Task data:

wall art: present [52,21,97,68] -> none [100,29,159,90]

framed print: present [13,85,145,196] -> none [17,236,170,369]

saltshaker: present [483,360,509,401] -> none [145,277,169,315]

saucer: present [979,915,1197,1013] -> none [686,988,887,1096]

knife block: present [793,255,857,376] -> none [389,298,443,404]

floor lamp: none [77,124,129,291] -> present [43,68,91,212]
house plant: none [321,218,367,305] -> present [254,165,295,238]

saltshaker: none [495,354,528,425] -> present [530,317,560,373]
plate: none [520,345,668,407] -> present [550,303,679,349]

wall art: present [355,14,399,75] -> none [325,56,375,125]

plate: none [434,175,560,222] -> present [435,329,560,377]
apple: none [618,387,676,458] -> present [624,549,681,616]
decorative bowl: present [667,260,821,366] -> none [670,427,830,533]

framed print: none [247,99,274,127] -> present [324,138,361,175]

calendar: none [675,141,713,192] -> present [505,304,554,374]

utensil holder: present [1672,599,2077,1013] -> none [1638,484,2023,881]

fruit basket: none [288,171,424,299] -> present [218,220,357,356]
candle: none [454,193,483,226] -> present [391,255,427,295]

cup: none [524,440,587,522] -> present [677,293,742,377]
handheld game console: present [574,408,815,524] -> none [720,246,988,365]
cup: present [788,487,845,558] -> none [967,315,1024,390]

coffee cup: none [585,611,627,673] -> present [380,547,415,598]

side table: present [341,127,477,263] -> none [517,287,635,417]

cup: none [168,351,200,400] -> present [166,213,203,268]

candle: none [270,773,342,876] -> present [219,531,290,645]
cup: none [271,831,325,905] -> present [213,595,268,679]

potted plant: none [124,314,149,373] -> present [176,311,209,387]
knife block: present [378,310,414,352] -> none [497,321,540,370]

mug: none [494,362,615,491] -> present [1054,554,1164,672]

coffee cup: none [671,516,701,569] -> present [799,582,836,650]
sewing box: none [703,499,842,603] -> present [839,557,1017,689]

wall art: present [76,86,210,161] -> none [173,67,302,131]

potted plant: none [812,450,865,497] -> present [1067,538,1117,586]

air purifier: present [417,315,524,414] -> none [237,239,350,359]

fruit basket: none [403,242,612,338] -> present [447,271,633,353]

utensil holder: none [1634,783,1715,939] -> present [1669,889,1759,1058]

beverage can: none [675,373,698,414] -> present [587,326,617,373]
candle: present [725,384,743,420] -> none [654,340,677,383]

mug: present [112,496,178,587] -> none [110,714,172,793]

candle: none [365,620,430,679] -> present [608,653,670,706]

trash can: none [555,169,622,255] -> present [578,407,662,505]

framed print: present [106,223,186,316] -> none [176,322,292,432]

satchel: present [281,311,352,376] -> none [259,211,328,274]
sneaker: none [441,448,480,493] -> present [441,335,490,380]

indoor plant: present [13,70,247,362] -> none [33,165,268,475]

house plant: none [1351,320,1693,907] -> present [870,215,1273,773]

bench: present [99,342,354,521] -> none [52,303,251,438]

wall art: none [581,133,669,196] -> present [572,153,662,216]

Task goal: Return the listing above verbatim.

Task answer:
wall art: present [52,21,97,68] -> none [100,29,159,90]

framed print: present [13,85,145,196] -> none [17,236,170,369]

saltshaker: present [483,360,509,401] -> none [145,277,169,315]

saucer: present [979,915,1197,1013] -> none [686,988,887,1096]

knife block: present [793,255,857,376] -> none [389,298,443,404]

floor lamp: none [77,124,129,291] -> present [43,68,91,212]
house plant: none [321,218,367,305] -> present [254,165,295,238]

saltshaker: none [495,354,528,425] -> present [530,317,560,373]
plate: none [520,345,668,407] -> present [550,303,679,349]

wall art: present [355,14,399,75] -> none [325,56,375,125]

plate: none [434,175,560,222] -> present [435,329,560,377]
apple: none [618,387,676,458] -> present [624,549,681,616]
decorative bowl: present [667,260,821,366] -> none [670,427,830,533]

framed print: none [247,99,274,127] -> present [324,138,361,175]

calendar: none [675,141,713,192] -> present [505,304,554,374]

utensil holder: present [1672,599,2077,1013] -> none [1638,484,2023,881]

fruit basket: none [288,171,424,299] -> present [218,220,357,356]
candle: none [454,193,483,226] -> present [391,255,427,295]

cup: none [524,440,587,522] -> present [677,293,742,377]
handheld game console: present [574,408,815,524] -> none [720,246,988,365]
cup: present [788,487,845,558] -> none [967,315,1024,390]

coffee cup: none [585,611,627,673] -> present [380,547,415,598]

side table: present [341,127,477,263] -> none [517,287,635,417]

cup: none [168,351,200,400] -> present [166,213,203,268]

candle: none [270,773,342,876] -> present [219,531,290,645]
cup: none [271,831,325,905] -> present [213,595,268,679]

potted plant: none [124,314,149,373] -> present [176,311,209,387]
knife block: present [378,310,414,352] -> none [497,321,540,370]

mug: none [494,362,615,491] -> present [1054,554,1164,672]

coffee cup: none [671,516,701,569] -> present [799,582,836,650]
sewing box: none [703,499,842,603] -> present [839,557,1017,689]

wall art: present [76,86,210,161] -> none [173,67,302,131]

potted plant: none [812,450,865,497] -> present [1067,538,1117,586]

air purifier: present [417,315,524,414] -> none [237,239,350,359]

fruit basket: none [403,242,612,338] -> present [447,271,633,353]

utensil holder: none [1634,783,1715,939] -> present [1669,889,1759,1058]

beverage can: none [675,373,698,414] -> present [587,326,617,373]
candle: present [725,384,743,420] -> none [654,340,677,383]

mug: present [112,496,178,587] -> none [110,714,172,793]

candle: none [365,620,430,679] -> present [608,653,670,706]

trash can: none [555,169,622,255] -> present [578,407,662,505]

framed print: present [106,223,186,316] -> none [176,322,292,432]

satchel: present [281,311,352,376] -> none [259,211,328,274]
sneaker: none [441,448,480,493] -> present [441,335,490,380]

indoor plant: present [13,70,247,362] -> none [33,165,268,475]

house plant: none [1351,320,1693,907] -> present [870,215,1273,773]

bench: present [99,342,354,521] -> none [52,303,251,438]

wall art: none [581,133,669,196] -> present [572,153,662,216]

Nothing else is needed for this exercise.